═══ Source records ═══

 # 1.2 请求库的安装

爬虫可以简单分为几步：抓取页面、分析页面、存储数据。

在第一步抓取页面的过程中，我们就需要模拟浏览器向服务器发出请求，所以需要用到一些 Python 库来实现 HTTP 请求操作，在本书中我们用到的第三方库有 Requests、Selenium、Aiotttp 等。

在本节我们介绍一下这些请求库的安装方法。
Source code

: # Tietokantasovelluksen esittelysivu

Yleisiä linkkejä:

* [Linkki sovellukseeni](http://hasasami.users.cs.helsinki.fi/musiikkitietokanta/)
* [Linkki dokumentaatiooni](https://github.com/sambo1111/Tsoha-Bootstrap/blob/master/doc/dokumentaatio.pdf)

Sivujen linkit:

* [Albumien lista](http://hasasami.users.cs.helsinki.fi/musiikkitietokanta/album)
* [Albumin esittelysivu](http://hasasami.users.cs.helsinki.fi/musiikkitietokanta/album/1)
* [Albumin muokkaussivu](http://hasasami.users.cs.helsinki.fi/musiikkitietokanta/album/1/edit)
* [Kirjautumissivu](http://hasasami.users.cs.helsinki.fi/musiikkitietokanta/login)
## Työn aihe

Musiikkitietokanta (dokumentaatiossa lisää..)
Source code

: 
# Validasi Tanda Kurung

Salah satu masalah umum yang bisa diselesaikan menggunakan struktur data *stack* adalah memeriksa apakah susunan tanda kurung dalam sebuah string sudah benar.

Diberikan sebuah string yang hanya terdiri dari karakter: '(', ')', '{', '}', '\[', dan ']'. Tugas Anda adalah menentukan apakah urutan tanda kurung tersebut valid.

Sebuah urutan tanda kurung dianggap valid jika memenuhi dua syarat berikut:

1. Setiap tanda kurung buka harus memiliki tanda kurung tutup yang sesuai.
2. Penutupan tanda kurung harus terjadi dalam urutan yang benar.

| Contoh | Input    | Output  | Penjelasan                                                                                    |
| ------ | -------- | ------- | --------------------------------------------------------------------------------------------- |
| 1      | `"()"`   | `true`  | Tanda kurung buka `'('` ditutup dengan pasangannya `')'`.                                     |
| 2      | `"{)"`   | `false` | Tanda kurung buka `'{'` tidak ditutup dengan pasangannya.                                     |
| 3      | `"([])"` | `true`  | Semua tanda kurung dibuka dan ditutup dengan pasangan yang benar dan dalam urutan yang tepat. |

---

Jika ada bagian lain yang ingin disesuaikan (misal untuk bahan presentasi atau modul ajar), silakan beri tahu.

═══
═══ Source records ═══

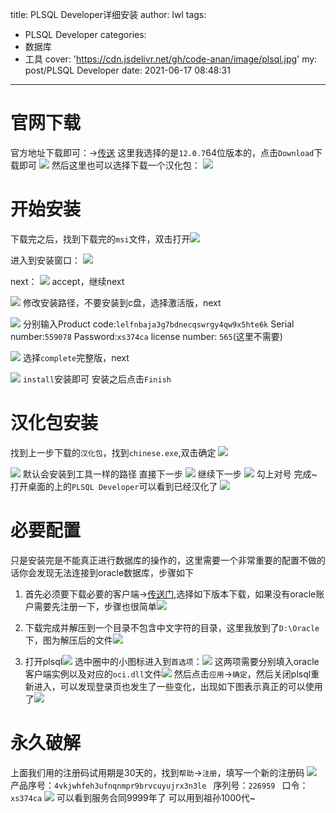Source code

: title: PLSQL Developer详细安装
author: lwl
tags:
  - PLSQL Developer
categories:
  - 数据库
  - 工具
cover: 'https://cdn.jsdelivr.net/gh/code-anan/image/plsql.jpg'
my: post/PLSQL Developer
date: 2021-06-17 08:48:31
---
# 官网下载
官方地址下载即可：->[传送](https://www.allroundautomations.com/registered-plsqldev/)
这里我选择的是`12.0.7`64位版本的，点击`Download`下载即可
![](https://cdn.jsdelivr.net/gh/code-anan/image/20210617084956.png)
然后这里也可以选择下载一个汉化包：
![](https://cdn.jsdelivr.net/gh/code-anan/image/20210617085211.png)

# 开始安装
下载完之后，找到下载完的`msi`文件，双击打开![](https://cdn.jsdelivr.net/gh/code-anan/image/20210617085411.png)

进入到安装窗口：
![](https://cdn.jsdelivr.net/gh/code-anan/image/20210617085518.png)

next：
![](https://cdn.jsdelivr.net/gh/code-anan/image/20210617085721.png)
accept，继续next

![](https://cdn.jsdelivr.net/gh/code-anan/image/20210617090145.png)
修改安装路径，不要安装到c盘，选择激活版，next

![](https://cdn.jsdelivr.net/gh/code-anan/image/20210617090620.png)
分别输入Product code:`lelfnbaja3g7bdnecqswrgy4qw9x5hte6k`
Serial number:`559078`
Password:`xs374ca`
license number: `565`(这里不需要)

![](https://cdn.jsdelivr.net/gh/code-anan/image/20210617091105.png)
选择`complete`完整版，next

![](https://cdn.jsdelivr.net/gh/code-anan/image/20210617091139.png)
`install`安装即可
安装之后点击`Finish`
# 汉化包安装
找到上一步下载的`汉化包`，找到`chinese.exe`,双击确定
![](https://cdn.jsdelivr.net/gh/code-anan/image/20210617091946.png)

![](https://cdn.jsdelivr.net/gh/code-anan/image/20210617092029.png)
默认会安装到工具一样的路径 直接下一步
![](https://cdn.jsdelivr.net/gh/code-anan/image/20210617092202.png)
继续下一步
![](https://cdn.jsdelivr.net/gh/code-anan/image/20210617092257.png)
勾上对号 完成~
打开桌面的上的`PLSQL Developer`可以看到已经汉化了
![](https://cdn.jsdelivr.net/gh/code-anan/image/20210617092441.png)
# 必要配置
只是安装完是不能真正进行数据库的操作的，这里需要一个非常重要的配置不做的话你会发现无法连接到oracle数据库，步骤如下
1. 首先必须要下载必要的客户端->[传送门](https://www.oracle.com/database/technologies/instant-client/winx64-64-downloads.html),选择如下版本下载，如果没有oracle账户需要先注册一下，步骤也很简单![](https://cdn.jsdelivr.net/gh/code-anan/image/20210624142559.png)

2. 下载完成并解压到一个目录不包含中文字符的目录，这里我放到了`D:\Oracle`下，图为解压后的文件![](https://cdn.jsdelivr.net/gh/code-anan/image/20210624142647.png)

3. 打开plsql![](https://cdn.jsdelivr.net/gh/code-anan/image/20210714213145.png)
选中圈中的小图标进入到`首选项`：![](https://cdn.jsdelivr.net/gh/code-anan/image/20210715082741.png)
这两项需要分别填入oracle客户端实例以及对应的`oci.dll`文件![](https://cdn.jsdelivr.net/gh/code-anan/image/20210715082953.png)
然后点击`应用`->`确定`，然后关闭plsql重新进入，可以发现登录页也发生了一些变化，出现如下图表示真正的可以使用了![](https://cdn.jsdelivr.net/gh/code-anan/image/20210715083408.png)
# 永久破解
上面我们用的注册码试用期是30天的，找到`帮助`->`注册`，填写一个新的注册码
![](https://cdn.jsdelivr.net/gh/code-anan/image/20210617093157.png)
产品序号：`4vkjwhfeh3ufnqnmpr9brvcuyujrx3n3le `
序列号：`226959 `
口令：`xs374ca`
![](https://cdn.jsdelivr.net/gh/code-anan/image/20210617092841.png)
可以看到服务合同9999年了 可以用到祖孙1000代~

═══

**Directive:**
As the answer, set down only the lines from the data above between the one holding "yang tepat. |" and the one holding "Jika ada bagian", inclusive, exactly as they read.

**Task answer:**
| 3      | `"([])"` | `true`  | Semua tanda kurung dibuka dan ditutup dengan pasangan yang benar dan dalam urutan yang tepat. |

---

Jika ada bagian lain yang ingin disesuaikan (misal untuk bahan presentasi atau modul ajar), silakan beri tahu.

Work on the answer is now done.